#### [DIRECTIONS FOR THIS TASK]
Reproduce what is written in the records below exactly, and leave out the images.

#### [DATA RECORDS]

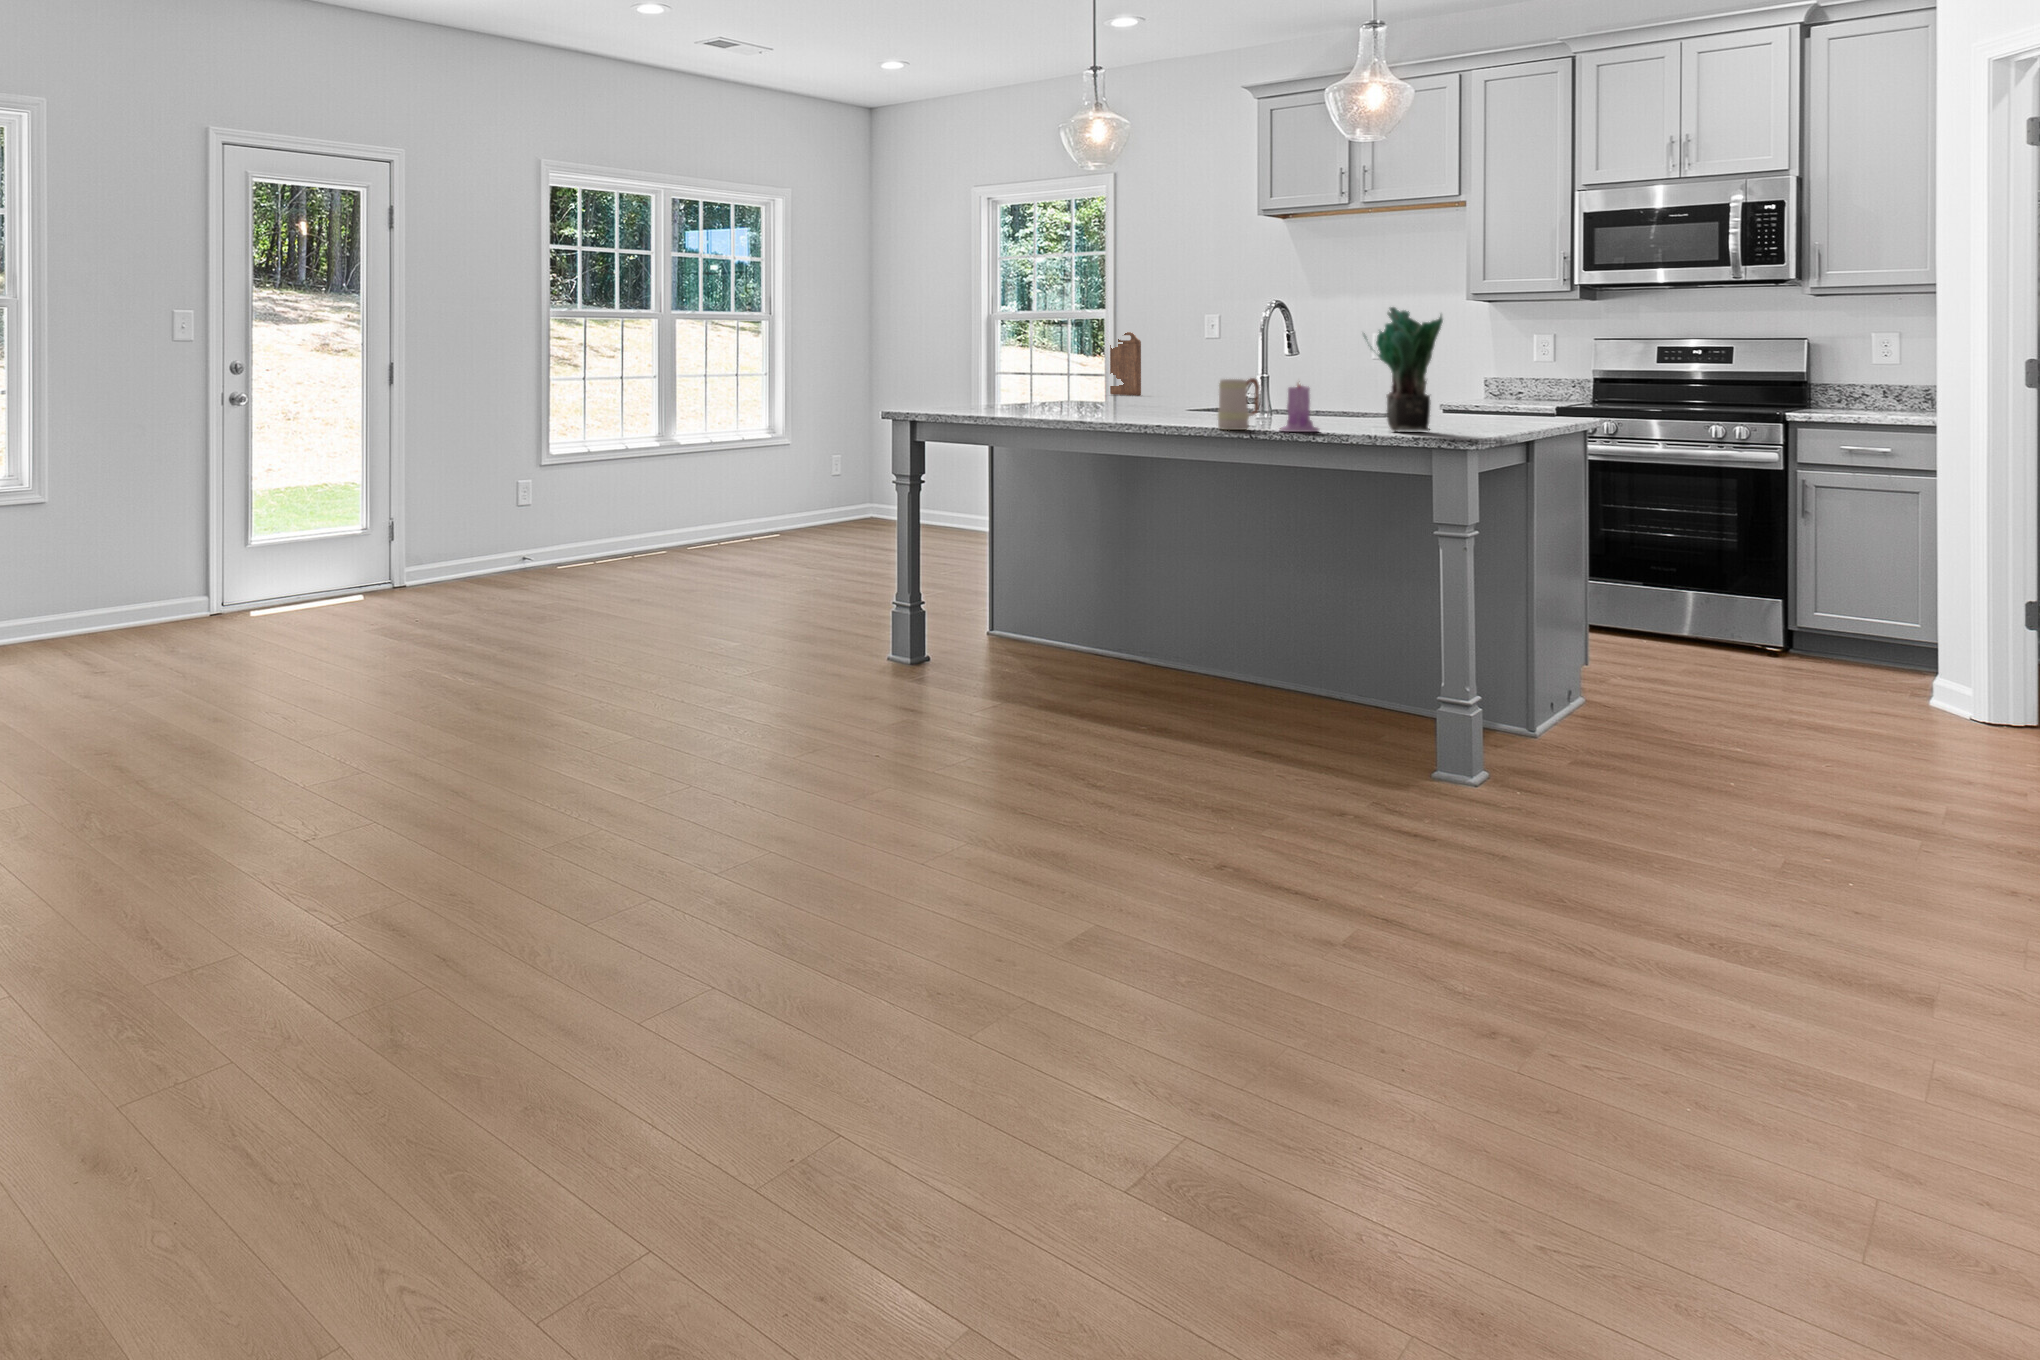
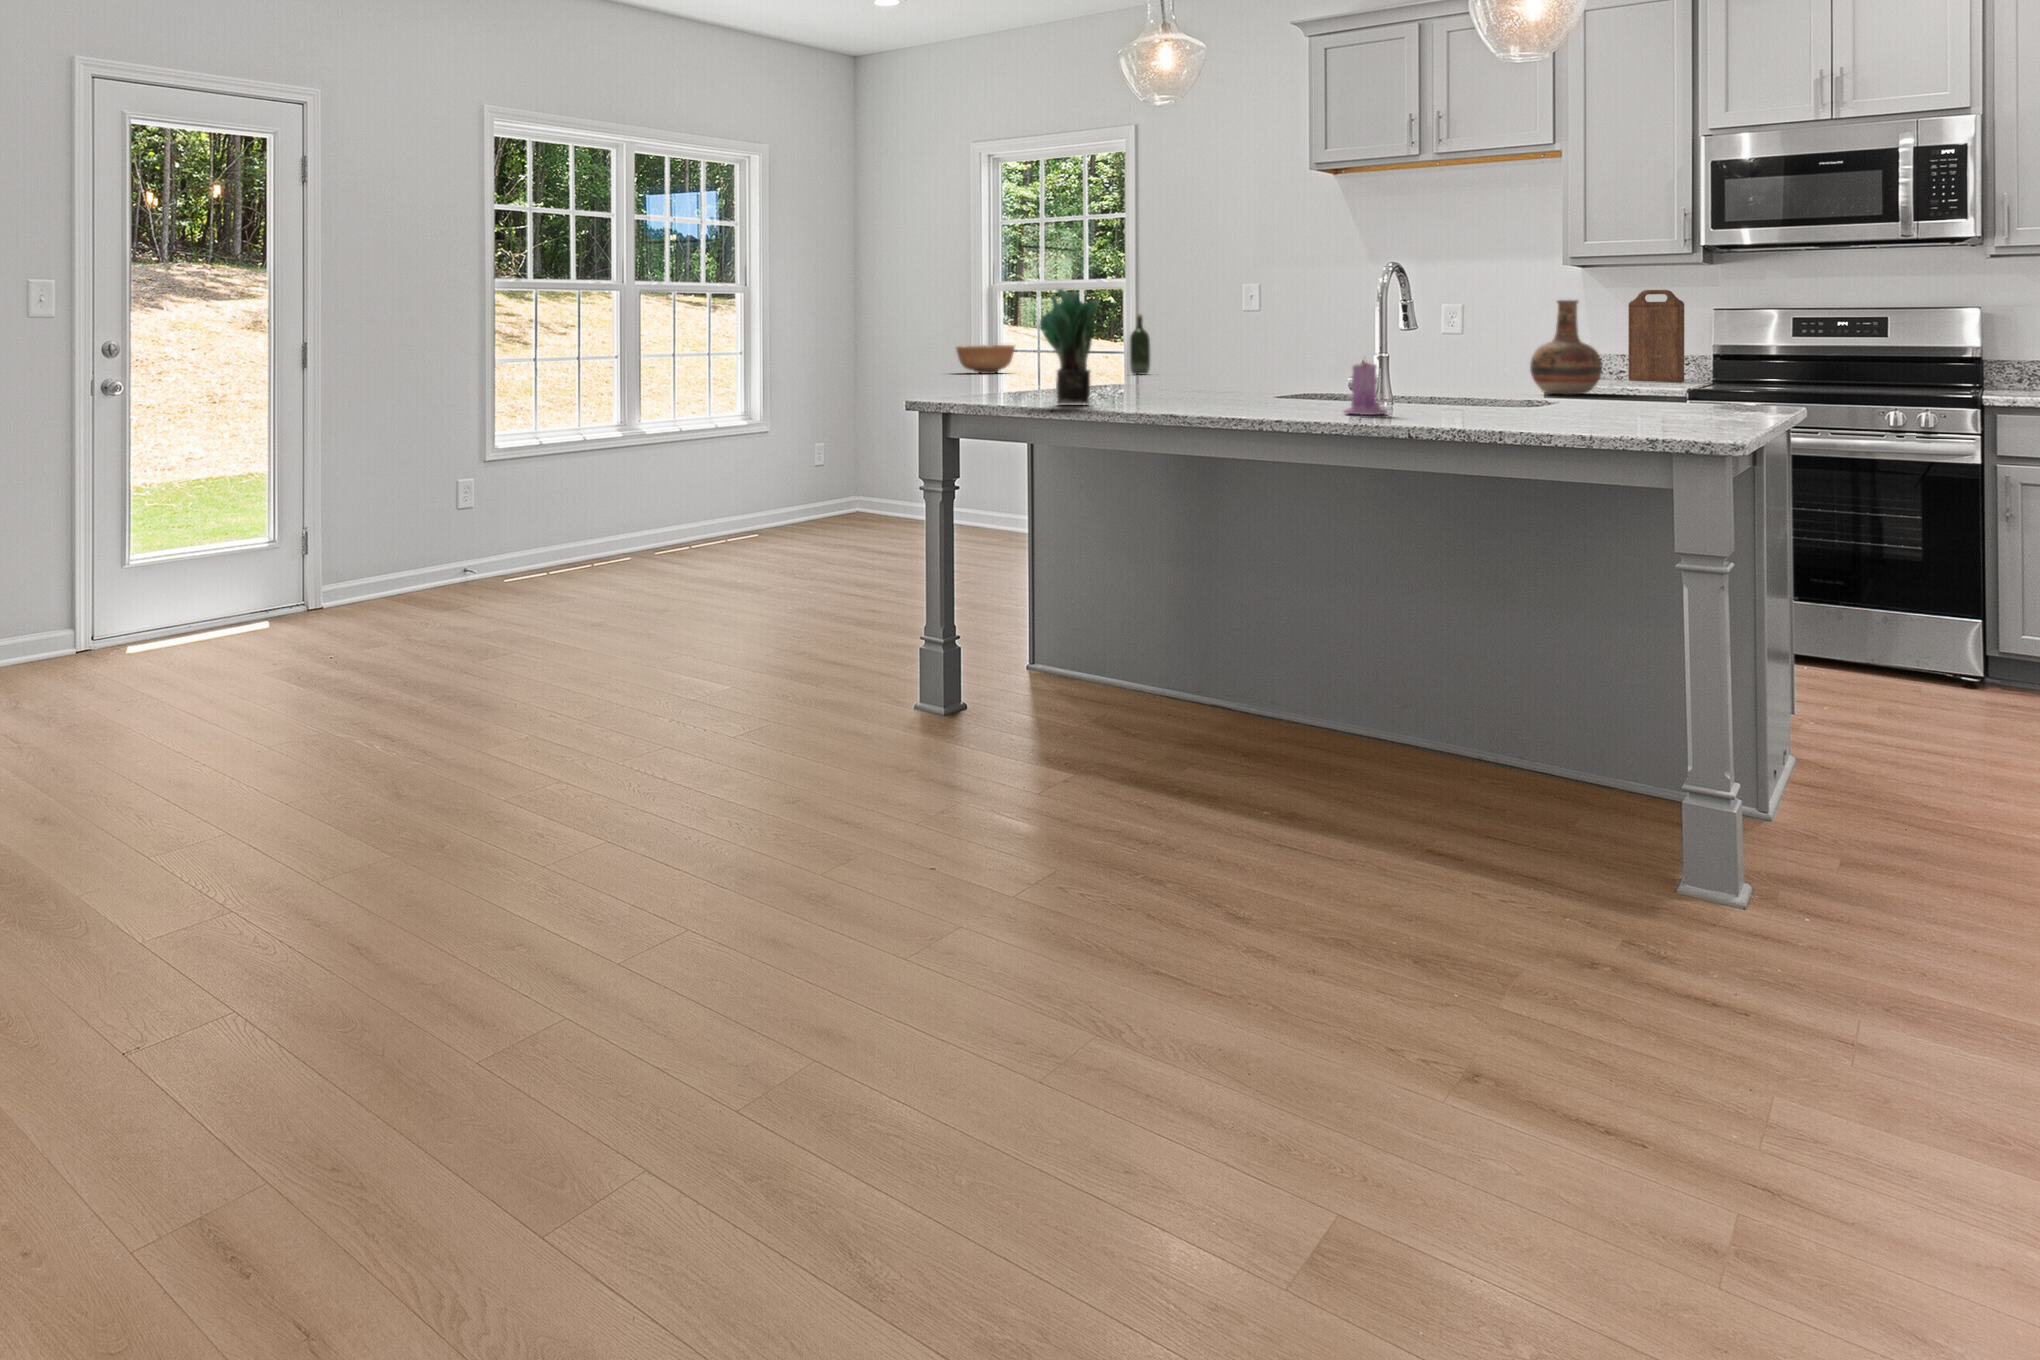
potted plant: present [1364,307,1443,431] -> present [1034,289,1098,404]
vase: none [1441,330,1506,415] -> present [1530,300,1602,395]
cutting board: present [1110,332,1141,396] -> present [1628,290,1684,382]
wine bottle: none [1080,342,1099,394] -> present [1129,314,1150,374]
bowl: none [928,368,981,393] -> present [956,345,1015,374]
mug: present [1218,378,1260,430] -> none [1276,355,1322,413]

#### [EXERCISE SOLUTION]
potted plant: present [1364,307,1443,431] -> present [1034,289,1098,404]
vase: none [1441,330,1506,415] -> present [1530,300,1602,395]
cutting board: present [1110,332,1141,396] -> present [1628,290,1684,382]
wine bottle: none [1080,342,1099,394] -> present [1129,314,1150,374]
bowl: none [928,368,981,393] -> present [956,345,1015,374]
mug: present [1218,378,1260,430] -> none [1276,355,1322,413]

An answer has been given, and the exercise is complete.